Scientists say the ancient fossil skeleton of an extinct South African reptile has helped bridge a 30 to 55-million-year gap.
This ancestor of the modern turtle, Eunotosaurus, is thought to be around 260 million years old.
It had significant differences to a recently found fossil relative.
Eunotosaurus was discovered over a century ago but new research in the journal Current Biology has only now analysed its differences to other turtle fossils.
A turtle's shell is unique in that it is made up of around 50 bones, with ribs, shoulder bones and vertebrae fused together to form a hard external shell.
How it forms today can be observed in a developing turtle embryo. Ribs broaden first followed by the broadening of vertebrae. The final state is the development of an outer layer of skin on the perimeter of the shell.
"The turtle shell is a complex structure whose initial transformations started over 260 million years ago in the Permian period," said lead author of the study, Dr Tyler Lyson from the Smithsonian Institution and Yale University.

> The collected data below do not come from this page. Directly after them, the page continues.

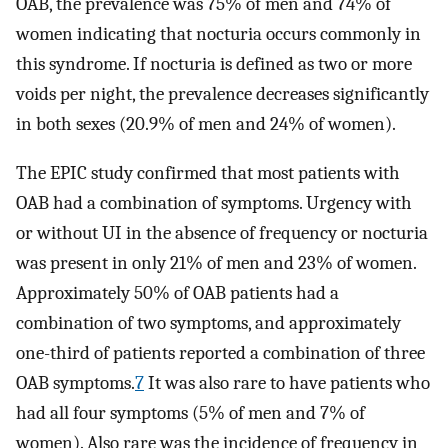
OAB, the prevalence was 75% of men and 74% of
women indicating that nocturia occurs commonly in
this syndrome. If nocturia is defined as two or more
voids per night, the prevalence decreases significantly
in both sexes (20.9% of men and 24% of women).
The EPIC study confirmed that most patients with
OAB had a combination of symptoms. Urgency with
or without UI in the absence of frequency or nocturia
was present in only 21% of men and 23% of women.
Approximately 50% of OAB patients had a
combination of two symptoms, and approximately
one-third of patients reported a combination of three
OAB symptoms.
7
It was also rare to have patients who
had all four symptoms (5% of men and 7% of
women). Also rare was the incidence of frequency in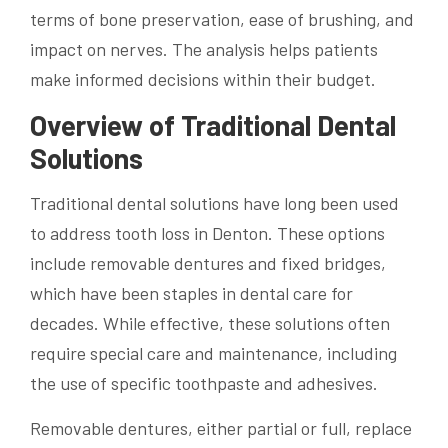
terms of bone preservation, ease of brushing, and
impact on nerves. The analysis helps patients
make informed decisions within their budget.
Overview of Traditional Dental
Solutions
Traditional dental solutions have long been used
to address tooth loss in Denton. These options
include removable dentures and fixed bridges,
which have been staples in dental care for
decades. While effective, these solutions often
require special care and maintenance, including
the use of specific toothpaste and adhesives.
Removable dentures, either partial or full, replace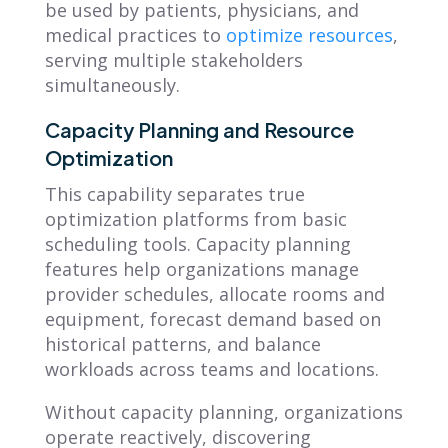
be used by patients, physicians, and
medical practices to
optimize resources
,
serving multiple stakeholders
simultaneously.
Capacity Planning and Resource
Optimization
This capability separates true
optimization platforms from basic
scheduling tools. Capacity planning
features help organizations manage
provider schedules, allocate rooms and
equipment, forecast demand based on
historical patterns, and balance
workloads across teams and locations.
Without capacity planning, organizations
operate reactively, discovering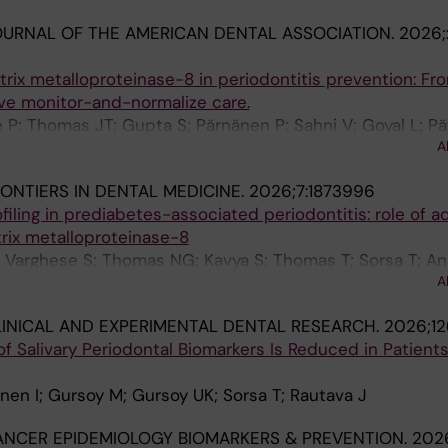
URNAL OF THE AMERICAN DENTAL ASSOCIATION.
2026;
rix metalloproteinase-8 in periodontitis prevention: Fr
ive monitor-and-normalize care.
P; Thomas JT; Gupta S; Pärnänen P; Sahni V; Goyal L; Pät
A
en IT
ONTIERS IN DENTAL MEDICINE.
2026;7:1873996
filing in prediabetes-associated periodontitis: role of a
trix metalloproteinase-8
Varghese S; Thomas NG; Kavya S; Thomas T; Sorsa T; Ani
A
INICAL AND EXPERIMENTAL DENTAL RESEARCH.
2026;12
f Salivary Periodontal Biomarkers Is Reduced in Patient
anen I; Gursoy M; Gursoy UK; Sorsa T; Rautava J
ANCER EPIDEMIOLOGY BIOMARKERS & PREVENTION.
2026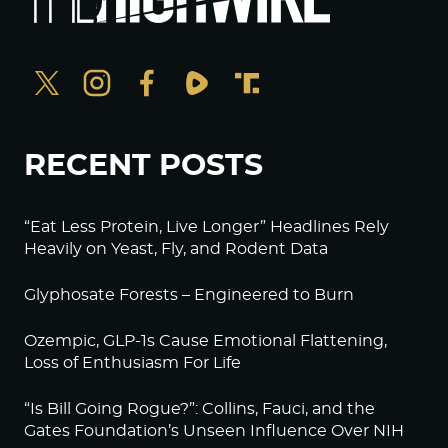
RECENT POSTS
“Eat Less Protein, Live Longer” Headlines Rely
Heavily on Yeast, Fly, and Rodent Data
Glyphosate Forests – Engineered to Burn
Ozempic, GLP-1s Cause Emotional Flattening,
Loss of Enthusiasm For Life
“Is Bill Going Rogue?”: Collins, Fauci, and the
Gates Foundation’s Unseen Influence Over NIH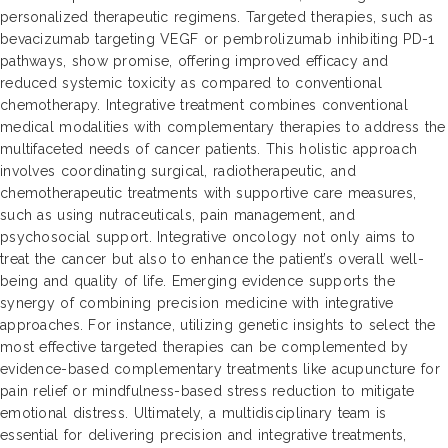
personalized therapeutic regimens. Targeted therapies, such as
bevacizumab targeting VEGF or pembrolizumab inhibiting PD-1
pathways, show promise, offering improved efficacy and
reduced systemic toxicity as compared to conventional
chemotherapy. Integrative treatment combines conventional
medical modalities with complementary therapies to address the
multifaceted needs of cancer patients. This holistic approach
involves coordinating surgical, radiotherapeutic, and
chemotherapeutic treatments with supportive care measures,
such as using nutraceuticals, pain management, and
psychosocial support. Integrative oncology not only aims to
treat the cancer but also to enhance the patient’s overall well-
being and quality of life. Emerging evidence supports the
synergy of combining precision medicine with integrative
approaches. For instance, utilizing genetic insights to select the
most effective targeted therapies can be complemented by
evidence-based complementary treatments like acupuncture for
pain relief or mindfulness-based stress reduction to mitigate
emotional distress. Ultimately, a multidisciplinary team is
essential for delivering precision and integrative treatments,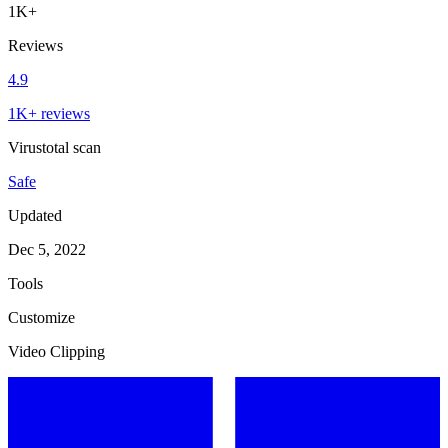
1K+
Reviews
4.9
1K+ reviews
Virustotal scan
Safe
Updated
Dec 5, 2022
Tools
Customize
Video Clipping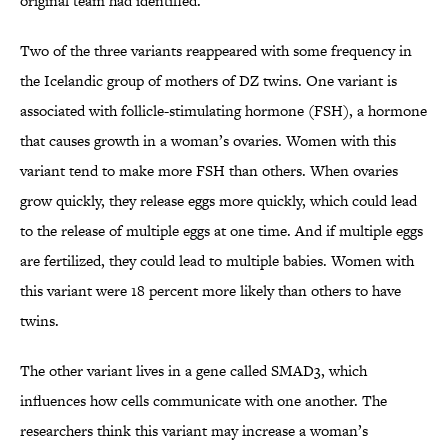
original team had identified.
Two of the three variants reappeared with some frequency in
the Icelandic group of mothers of DZ twins. One variant is
associated with follicle-stimulating hormone (FSH), a hormone
that causes growth in a woman’s ovaries. Women with this
variant tend to make more FSH than others. When ovaries
grow quickly, they release eggs more quickly, which could lead
to the release of multiple eggs at one time. And if multiple eggs
are fertilized, they could lead to multiple babies. Women with
this variant were 18 percent more likely than others to have
twins.
The other variant lives in a gene called SMAD3, which
influences how cells communicate with one another. The
researchers think this variant may increase a woman’s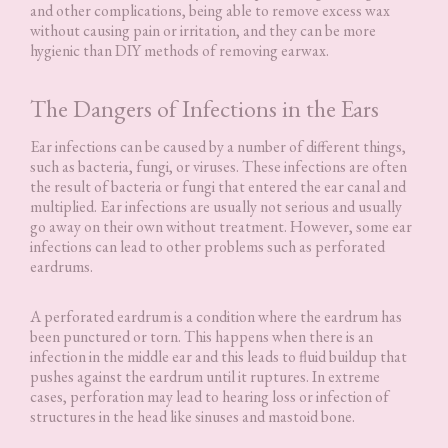
and other complications, being able to remove excess wax
without causing pain or irritation, and they can be more
hygienic than DIY methods of removing earwax.
The Dangers of Infections in the Ears
Ear infections can be caused by a number of different things,
such as bacteria, fungi, or viruses. These infections are often
the result of bacteria or fungi that entered the ear canal and
multiplied. Ear infections are usually not serious and usually
go away on their own without treatment. However, some ear
infections can lead to other problems such as perforated
eardrums.
A perforated eardrum is a condition where the eardrum has
been punctured or torn. This happens when there is an
infection in the middle ear and this leads to fluid buildup that
pushes against the eardrum until it ruptures. In extreme
cases, perforation may lead to hearing loss or infection of
structures in the head like sinuses and mastoid bone.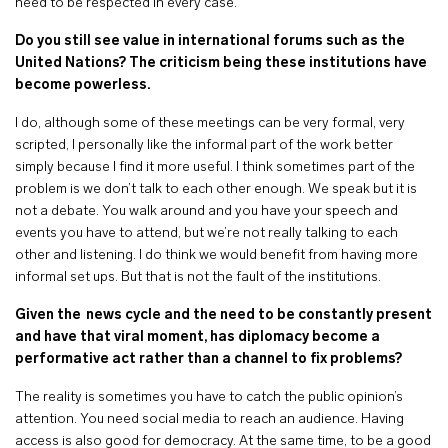
need to be respected in every case.
Do you still see value in international forums such as the
United Nations? The criticism being these institutions have
become powerless.
I do, although some of these meetings can be very formal, very
scripted, I personally like the informal part of the work better
simply because I find it more useful. I think sometimes part of the
problem is we don’t talk to each other enough. We speak but it is
not a debate. You walk around and you have your speech and
events you have to attend, but we’re not really talking to each
other and listening. I do think we would benefit from having more
informal set ups. But that is not the fault of the institutions.
Given the news cycle and the need to be constantly present
and have that viral moment, has diplomacy become a
performative act rather than a channel to fix problems?
The reality is sometimes you have to catch the public opinion’s
attention. You need social media to reach an audience. Having
access is also good for democracy. At the same time, to be a good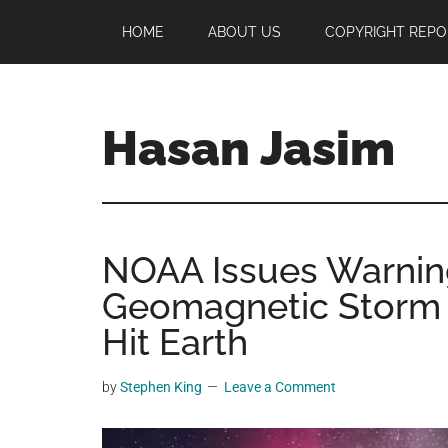
Skip
Skip
Skip
HOME
ABOUT US
COPYRIGHT REPO
to
to
to
main
primary
footer
content
sidebar
Hasan Jasim
Hasan
Jasim
is
NOAA Issues Warnin
a
place
Geomagnetic Storm I
where
Hit Earth
you
may
by
Stephen King
Leave a Comment
get
entertainment,
viral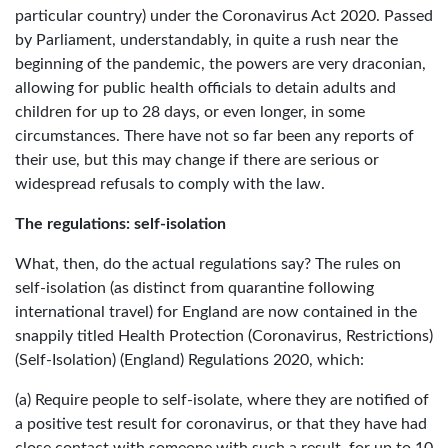
particular country) under the Coronavirus Act 2020. Passed
by Parliament, understandably, in quite a rush near the
beginning of the pandemic, the powers are very draconian,
allowing for public health officials to detain adults and
children for up to 28 days, or even longer, in some
circumstances. There have not so far been any reports of
their use, but this may change if there are serious or
widespread refusals to comply with the law.
The regulations: self-isolation
What, then, do the actual regulations say? The rules on
self-isolation (as distinct from quarantine following
international travel) for England are now contained in the
snappily titled Health Protection (Coronavirus, Restrictions)
(Self-Isolation) (England) Regulations 2020, which:
(a) Require people to self-isolate, where they are notified of
a positive test result for coronavirus, or that they have had
close contact with someone with such a result, for up to 10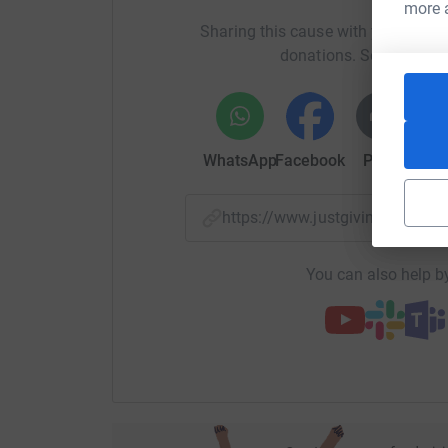
generations to come.
more 
Sharing this cause with your netwo
The UN has recently announced that there are a m
donations. Select a pla
decline in biodiversity is threatening our own s
the
Millennium Seed Bank. By cryopreserving cells i
thawed, cells be used for cell culture or directl
WhatsApp
Facebook
Print
Mess
produce pregnancies.
Too often we see ourselves as separate from natu
https://www.justgiving.com/
realising we
are
traffic. But we are biodiversit
us. Now.
You can also help by
As Honorary Secretary of Nature’s SAFE I am pro
safeguard these endangered animal populations f
of a
healthy planet. With your help, we can create a
can all be proud of.
Wish me a safe journey and please give whateve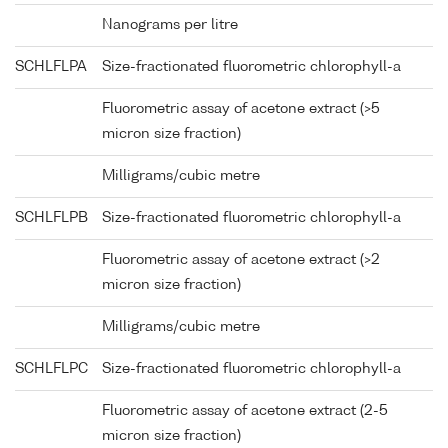
Nanograms per litre
SCHLFLPA
Size-fractionated fluorometric chlorophyll-a
Fluorometric assay of acetone extract (>5
micron size fraction)
Milligrams/cubic metre
SCHLFLPB
Size-fractionated fluorometric chlorophyll-a
Fluorometric assay of acetone extract (>2
micron size fraction)
Milligrams/cubic metre
SCHLFLPC
Size-fractionated fluorometric chlorophyll-a
Fluorometric assay of acetone extract (2-5
micron size fraction)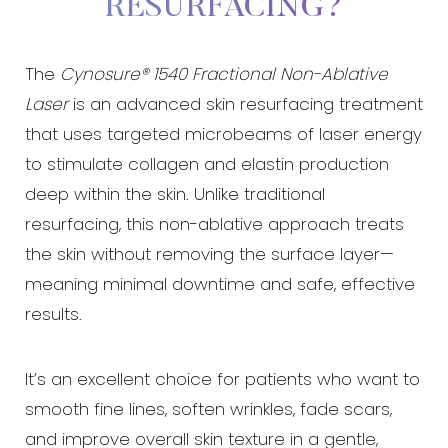
RESURFACING?
The
Cynosure® 1540 Fractional Non-Ablative
Laser
is an advanced skin resurfacing treatment
that uses targeted microbeams of laser energy
◑
to stimulate collagen and elastin production
deep within the skin. Unlike traditional
Contrast Mode
Highlight Links
resurfacing, this non-ablative approach treats
the skin without removing the surface layer—
meaning minimal downtime and safe, effective
results.
It’s an excellent choice for patients who want to
smooth fine lines, soften wrinkles, fade scars,
and improve overall skin texture in a gentle,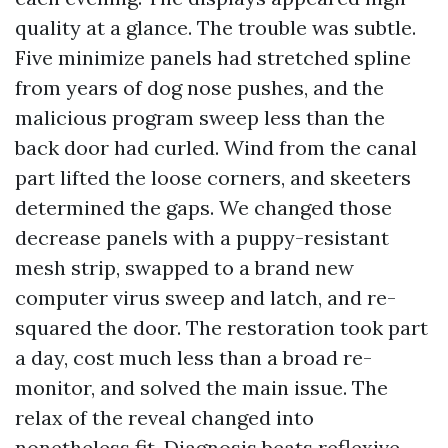
quality at a glance. The trouble was subtle.
Five minimize panels had stretched spline
from years of dog nose pushes, and the
malicious program sweep less than the
back door had curled. Wind from the canal
part lifted the loose corners, and skeeters
determined the gaps. We changed those
decrease panels with a puppy-resistant
mesh strip, swapped to a brand new
computer virus sweep and latch, and re-
squared the door. The restoration took part
a day, cost much less than a broad re-
monitor, and solved the main issue. The
relax of the reveal changed into
nonetheless fit. Diagnosis beats reflexive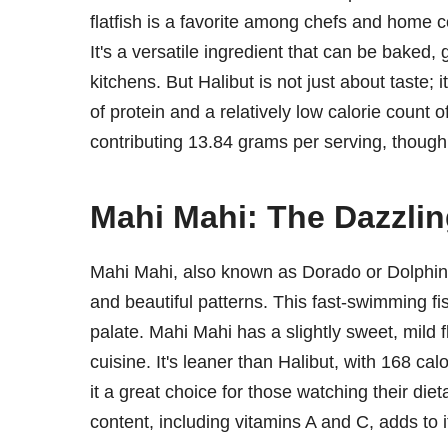
flatfish is a favorite among chefs and home coo
It's a versatile ingredient that can be baked, g
kitchens. But Halibut is not just about taste; 
of protein and a relatively low calorie count of 
contributing 13.84 grams per serving, though
Mahi Mahi: The Dazzlin
Mahi Mahi, also known as Dorado or Dolphin fis
and beautiful patterns. This fast-swimming fish
palate. Mahi Mahi has a slightly sweet, mild fl
cuisine. It's leaner than Halibut, with 168 cal
it a great choice for those watching their diet
content, including vitamins A and C, adds to i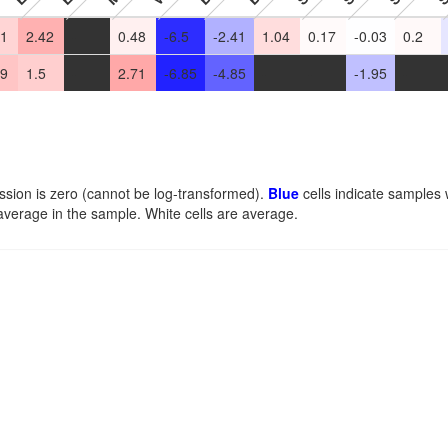
31
2.42
-
0.48
-6.5
-2.41
1.04
0.17
-0.03
0.2
79
1.5
-
2.71
-6.85
-4.85
-
-
-1.95
-
ssion is zero (cannot be log-transformed).
Blue
cells indicate samples
average in the sample. White cells are average.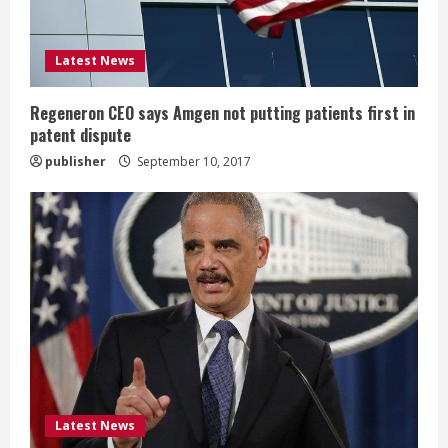
i
Latest News
n
g
Regeneron CEO says Amgen not putting patients first in
patent dispute
publisher
September 10, 2017
Latest News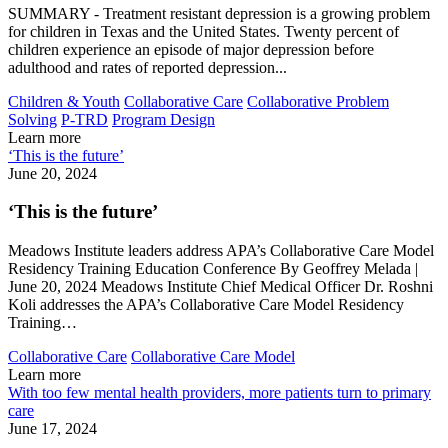
SUMMARY - Treatment resistant depression is a growing problem
for children in Texas and the United States. Twenty percent of
children experience an episode of major depression before
adulthood and rates of reported depression...
Children & Youth
Collaborative Care
Collaborative Problem
Solving
P-TRD
Program Design
Learn more
‘This is the future’
June 20, 2024
‘This is the future’
Meadows Institute leaders address APA’s Collaborative Care Model
Residency Training Education Conference By Geoffrey Melada |
June 20, 2024 Meadows Institute Chief Medical Officer Dr. Roshni
Koli addresses the APA’s Collaborative Care Model Residency
Training…
Collaborative Care
Collaborative Care Model
Learn more
With too few mental health providers, more patients turn to primary
care
June 17, 2024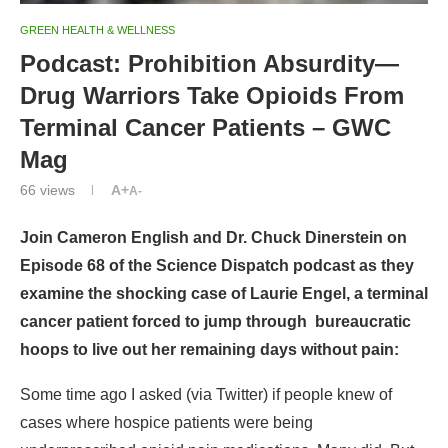
GREEN HEALTH & WELLNESS
Podcast: Prohibition Absurdity—
Drug Warriors Take Opioids From
Terminal Cancer Patients – GWC
Mag
66
views
A+
A-
Join Cameron English and Dr. Chuck Dinerstein
on
Episode 68 of the Science Dispatch podcast as they
examine the shocking case of Laurie Engel, a terminal
cancer patient forced to jump through bureaucratic
hoops to live out her remaining days without pain:
Some time ago I asked (via Twitter) if people knew of
cases where hospice patients were being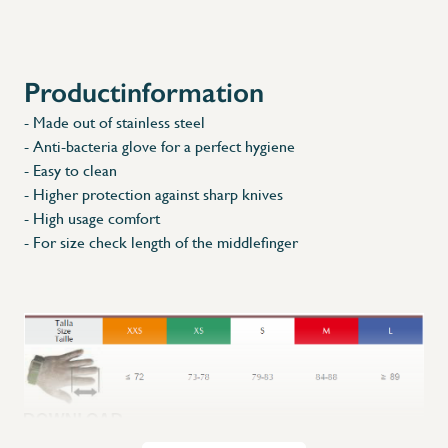
Productinformation
- Made out of stainless steel
- Anti-bacteria glove for a perfect hygiene
- Easy to clean
- Higher protection against sharp knives
- High usage comfort
- For size check length of the middlefinger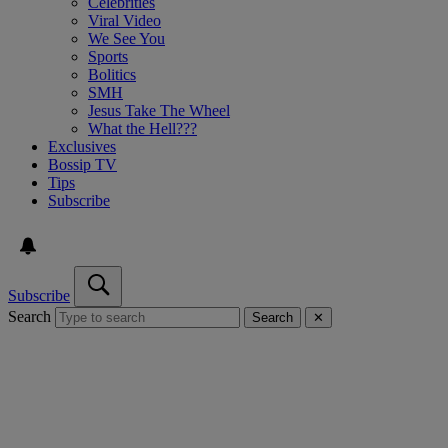
Celebrities
Viral Video
We See You
Sports
Bolitics
SMH
Jesus Take The Wheel
What the Hell???
Exclusives
Bossip TV
Tips
Subscribe
Subscribe
Search
Search
✕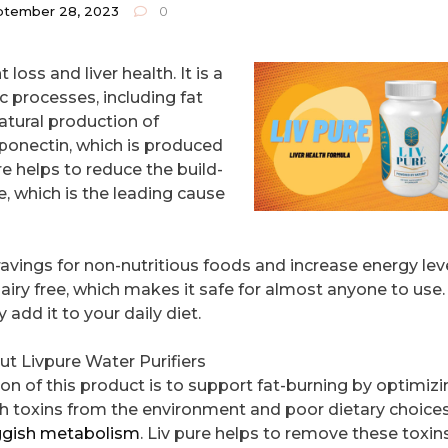
ptember 28, 2023
0
 loss and liver health. It is a
c processes, including fat
natural production of
ponectin, which is produced
ure helps to reduce the build-
e, which is the leading cause
cravings for non-nutritious foods and increase energy lev
airy free, which makes it safe for almost anyone to use. 
add it to your daily diet.
 Livpure Water Purifiers
on of this product is to support fat-burning by optimizin
h toxins from the environment and poor dietary choices
ggish metabolism
. Liv pure helps to remove these toxin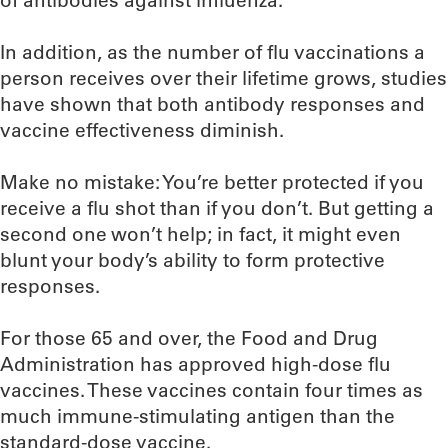
of antibodies against influenza.
In addition, as the number of flu vaccinations a
person receives over their lifetime grows, studies
have shown that both antibody responses and
vaccine effectiveness diminish.
Make no mistake: You’re better protected if you
receive a flu shot than if you don’t. But getting a
second one won’t help; in fact, it might even
blunt your body’s ability to form protective
responses.
For those 65 and over, the Food and Drug
Administration has approved high-dose flu
vaccines. These vaccines contain four times as
much immune-stimulating antigen than the
standard-dose vaccine.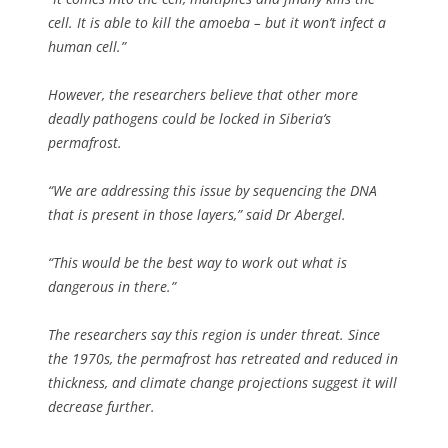
cell. It is able to kill the amoeba – but it won’t infect a
human cell.”
However, the researchers believe that other more
deadly pathogens could be locked in Siberia’s
permafrost.
“We are addressing this issue by sequencing the DNA
that is present in those layers,” said Dr Abergel.
“This would be the best way to work out what is
dangerous in there.”
The researchers say this region is under threat. Since
the 1970s, the permafrost has retreated and reduced in
thickness, and climate change projections suggest it will
decrease further.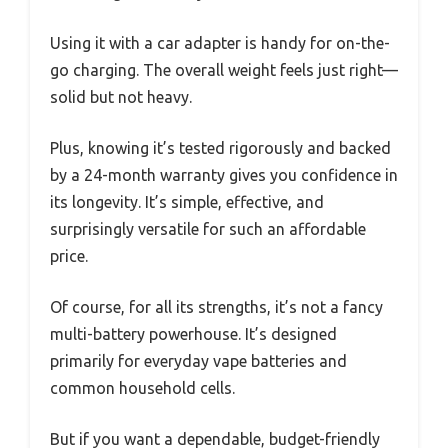
Using it with a car adapter is handy for on-the-
go charging. The overall weight feels just right—
solid but not heavy.
Plus, knowing it’s tested rigorously and backed
by a 24-month warranty gives you confidence in
its longevity. It’s simple, effective, and
surprisingly versatile for such an affordable
price.
Of course, for all its strengths, it’s not a fancy
multi-battery powerhouse. It’s designed
primarily for everyday vape batteries and
common household cells.
But if you want a dependable, budget-friendly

"The shell evolved over millions of years and was gradually modified into its present-day shape."
A turtle fossil 210 million years old had a fully developed shell similar to those today, but 10 million years earlier, a fossil discovered in China, named Odontochelys semitestac, had an incomplete top shell, called a carapace.
This fossil has now helped Dr Lyson and colleagues compare the modern turtle with its ancestor Eunotosaurus.
Like turtles today, Eunotosaurus had nine pairs of T-shaped ribs. This ancient creature however did not have broad spines on its vertebrae, which both Odontochelys and modern-day turtles do have.
It also lacked intercostal muscles, which are the group of muscles that run between the ribs, and did not have osteoderms - bony scales.
"Eunotosaurus is a good transitional fossil which bridges the morphological gap between turtles and other reptiles," said Dr Lyson.
The evidence between fossil and developmental data shows that first the ribs broadened, then the neural spines of the vertebrae broadened, and finally osteoderms on the outer side of the shell formed. These all sutured together to form the modern-day turtle shell, he added.
"One of the direct consequences of forming a protective shell by broadening and locking their ribs is that turtles cannot use their ribs to breathe.
"Instead turtles have developed a unique abdominal muscular sling that wraps around their lungs and organs to help them breathe."
Judith Cebra-Thomas, assistant professor from the department of biology at Millersville University in Pennsylvania, who was not involved with the study, said the research was very important in terms of understanding the turtle shell's evolution.
"The turtle shell is considered an evolutionary novelty, which means that there are no closely analogous structures in related animals.
"That leads to the notion that such things cannot occur through normal evolutionary processes. But, when you examine it in detail, you can see the series of steps, each of them explainable through small changes that gradually add up to the novel structure."